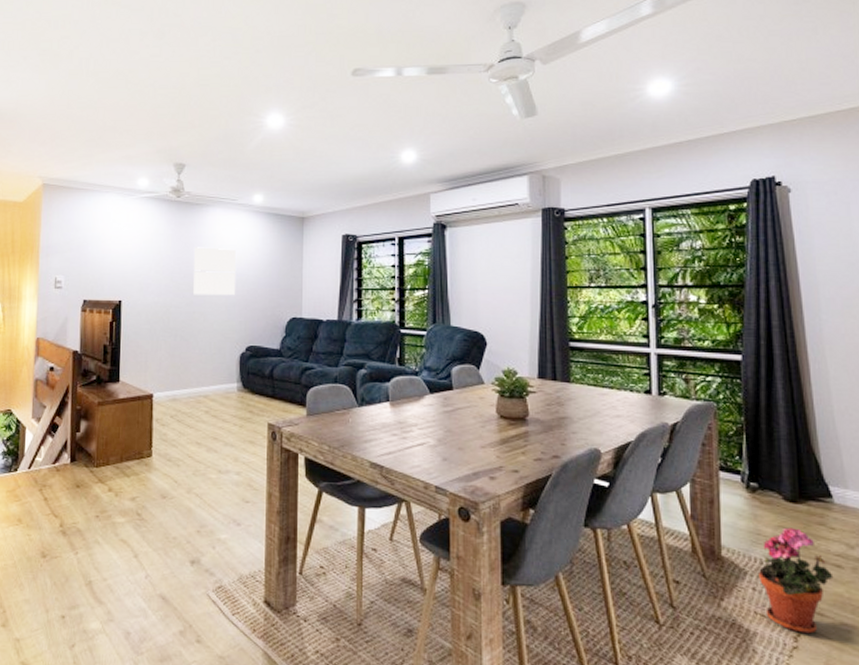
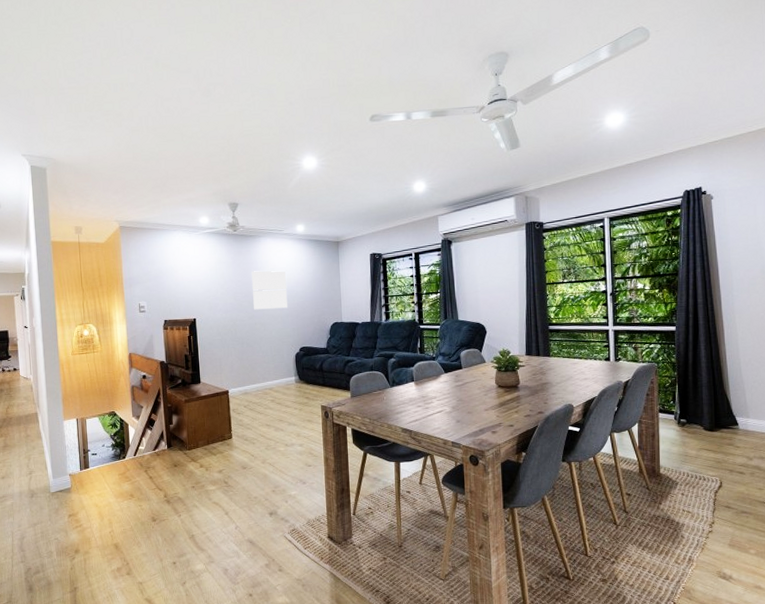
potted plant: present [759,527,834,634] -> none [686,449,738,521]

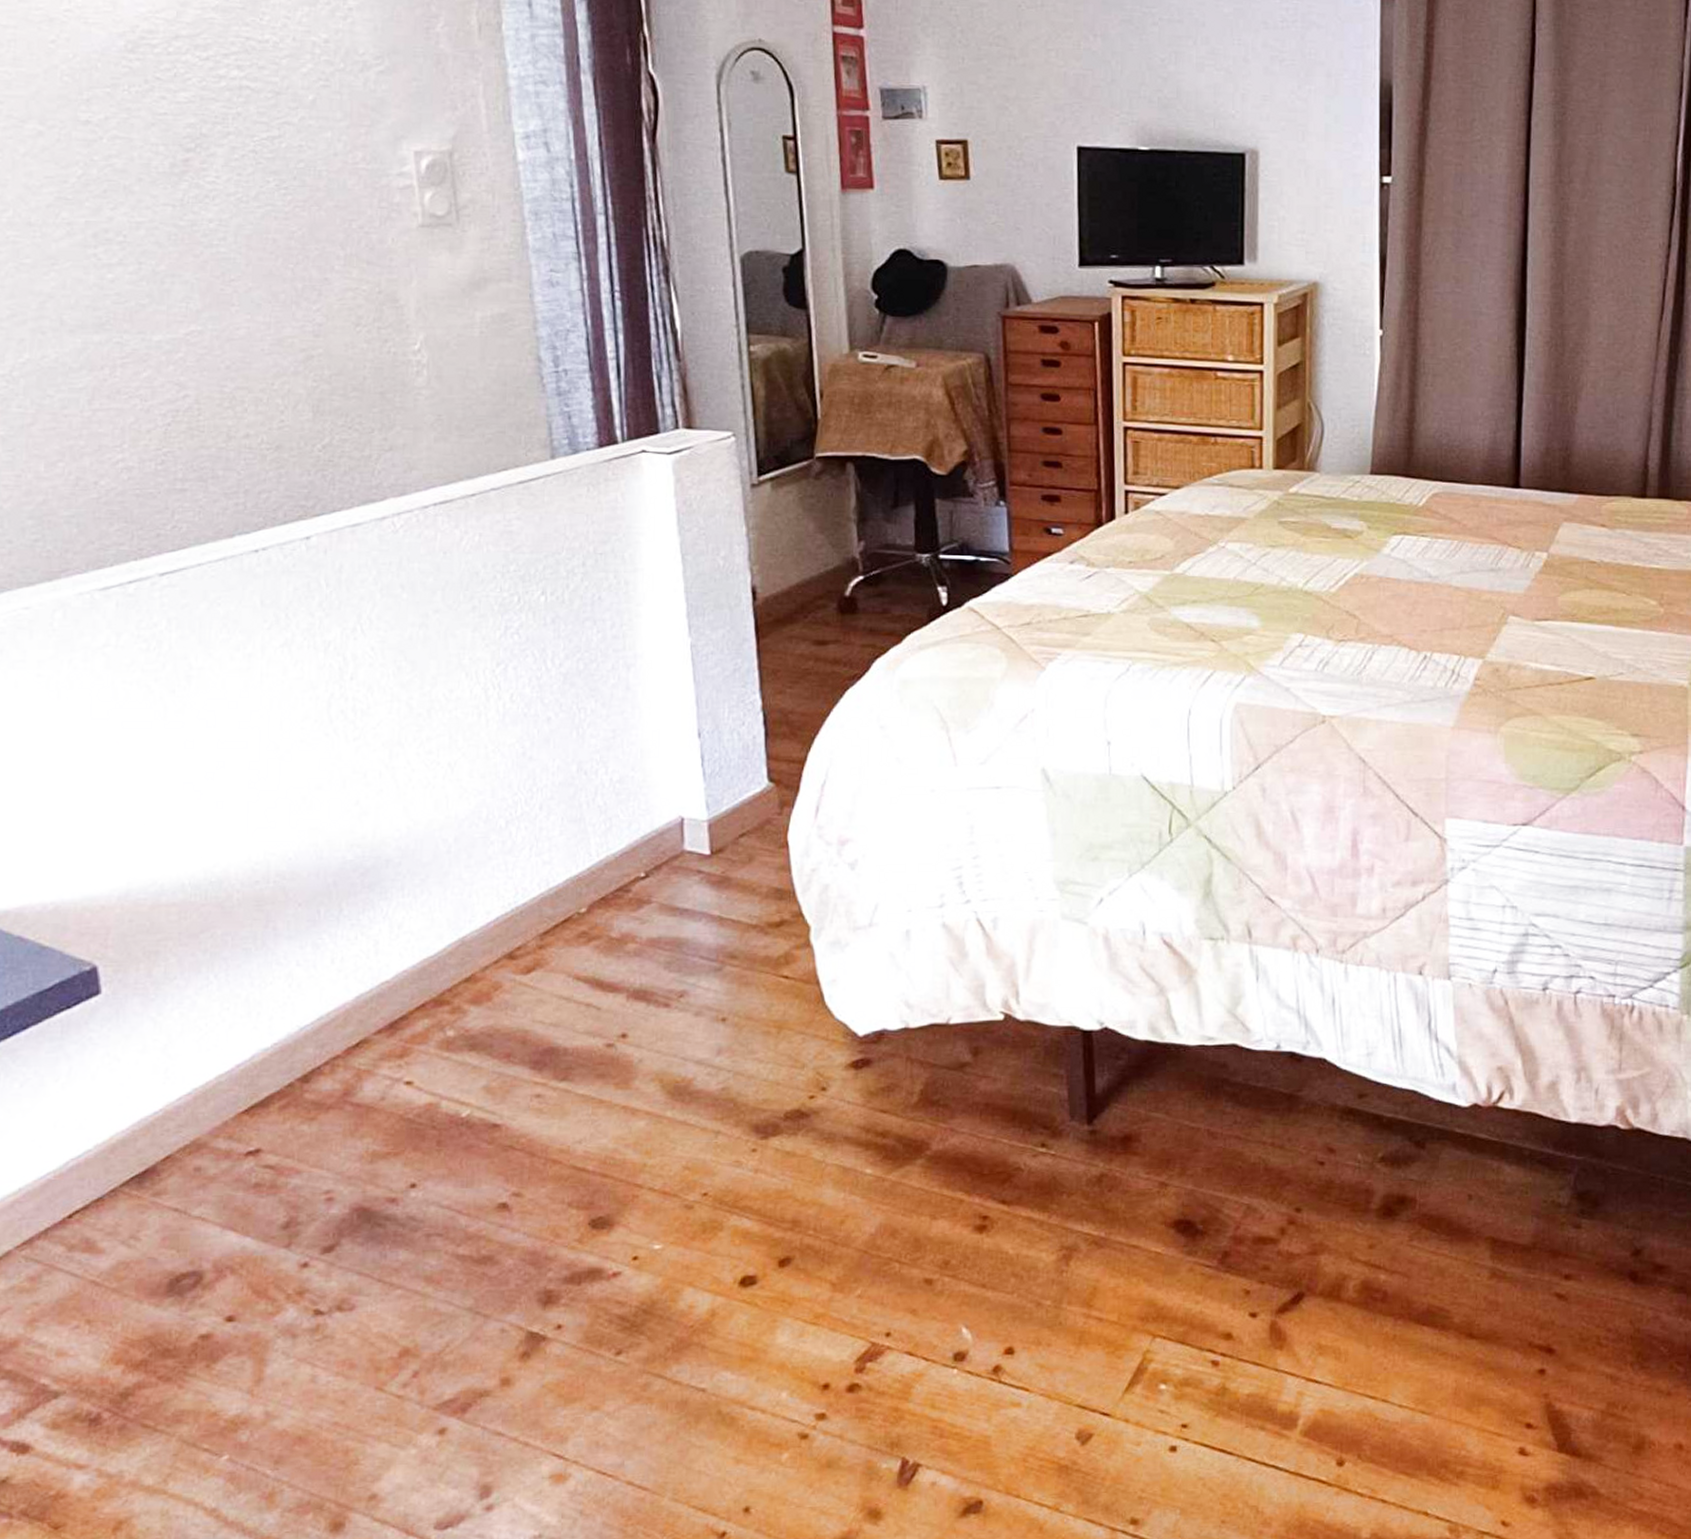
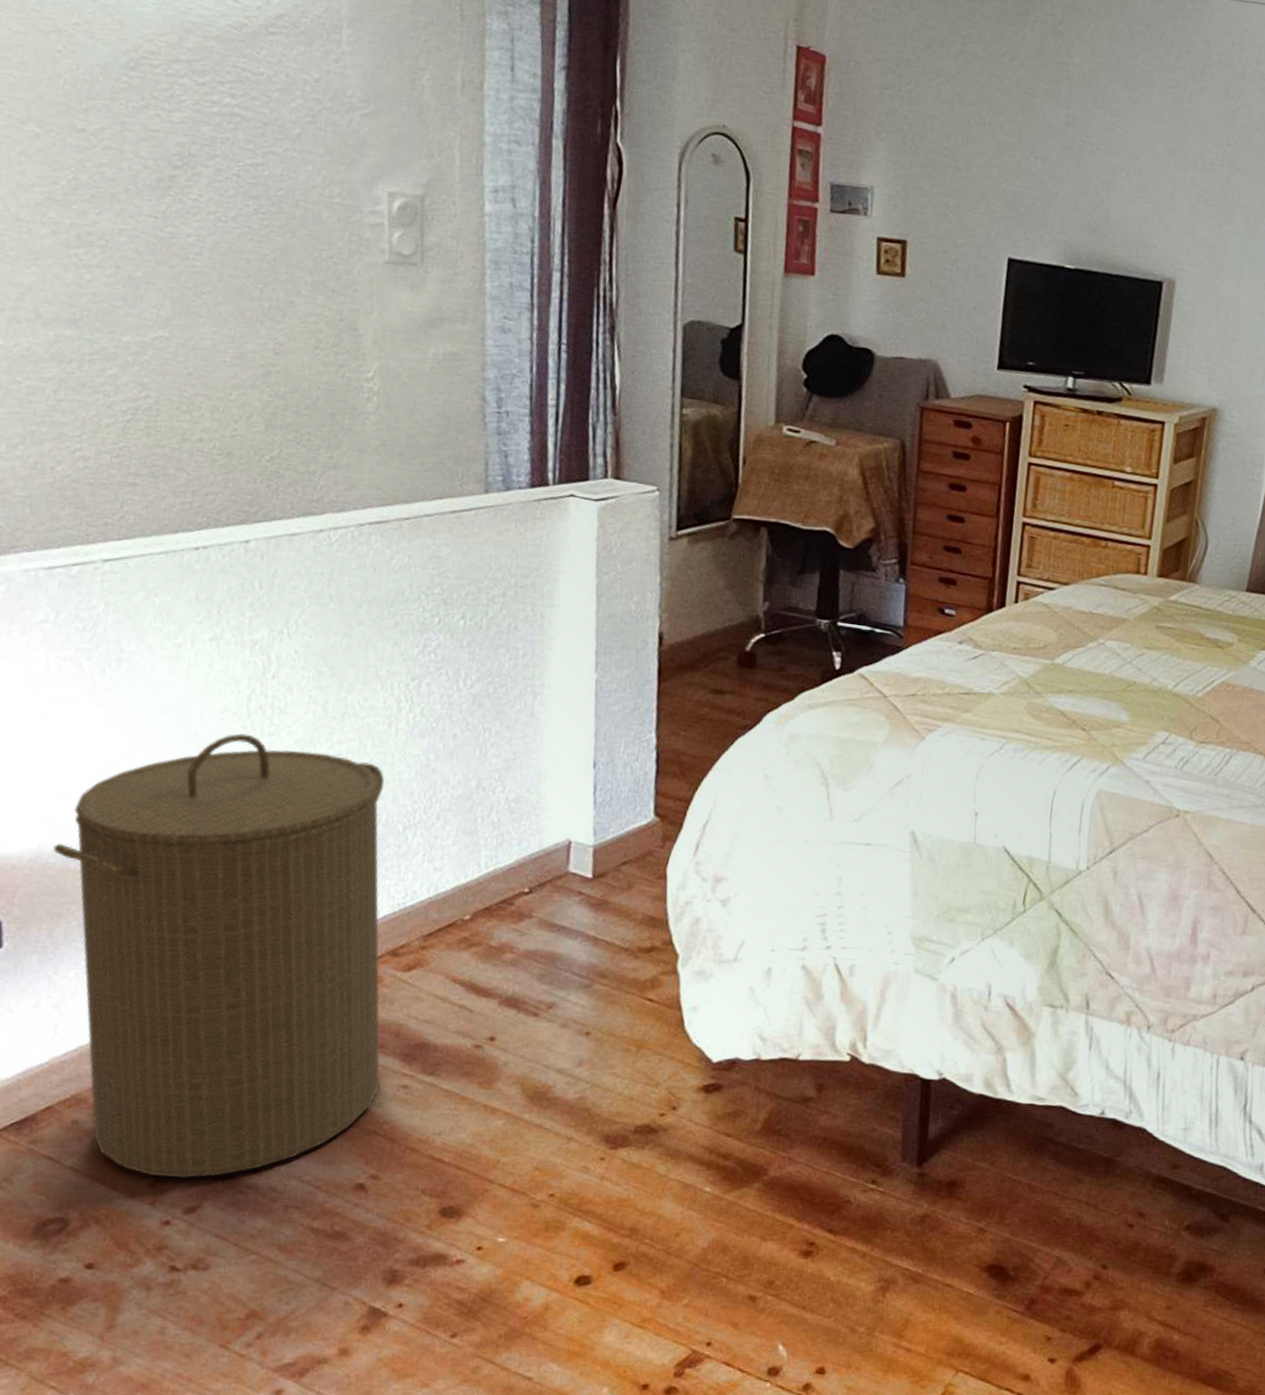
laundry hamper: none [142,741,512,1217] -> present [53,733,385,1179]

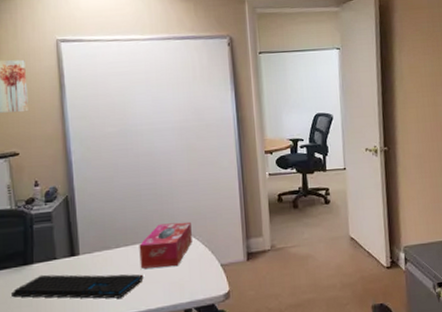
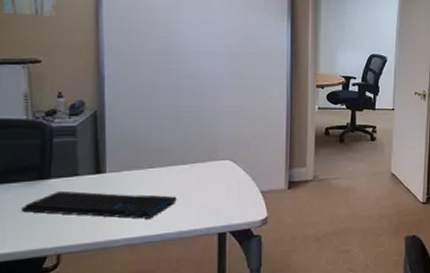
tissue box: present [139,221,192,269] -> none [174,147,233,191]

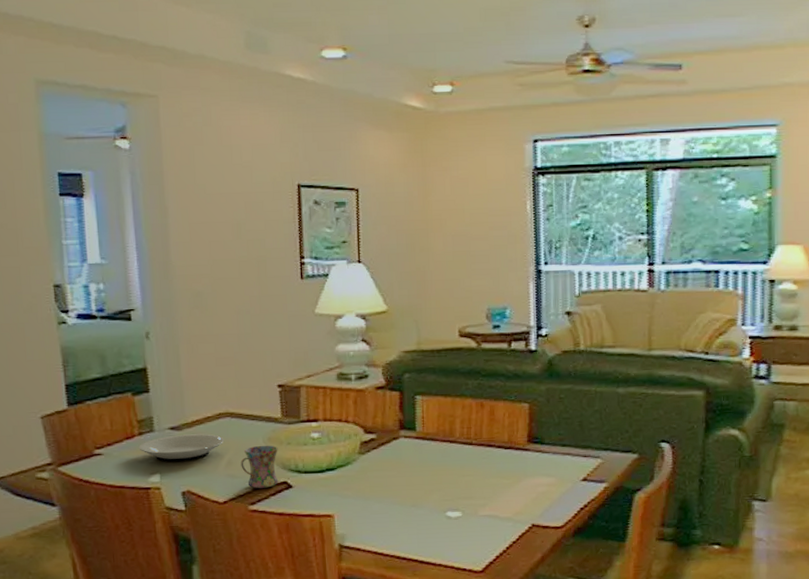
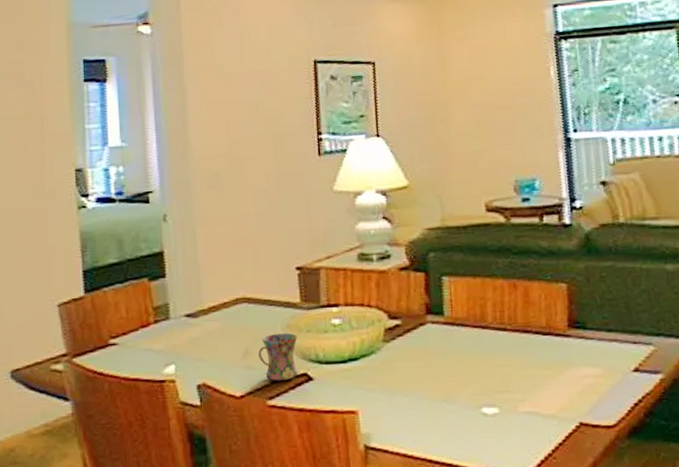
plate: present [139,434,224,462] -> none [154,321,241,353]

——————————

▶ **Requirement**: Copy out the material above in full and exactly; its pictures are not to appear.

▶ **Solution to this problem**:
potted plant: present [759,527,834,634] -> none [686,449,738,521]

laundry hamper: none [142,741,512,1217] -> present [53,733,385,1179]

tissue box: present [139,221,192,269] -> none [174,147,233,191]

plate: present [139,434,224,462] -> none [154,321,241,353]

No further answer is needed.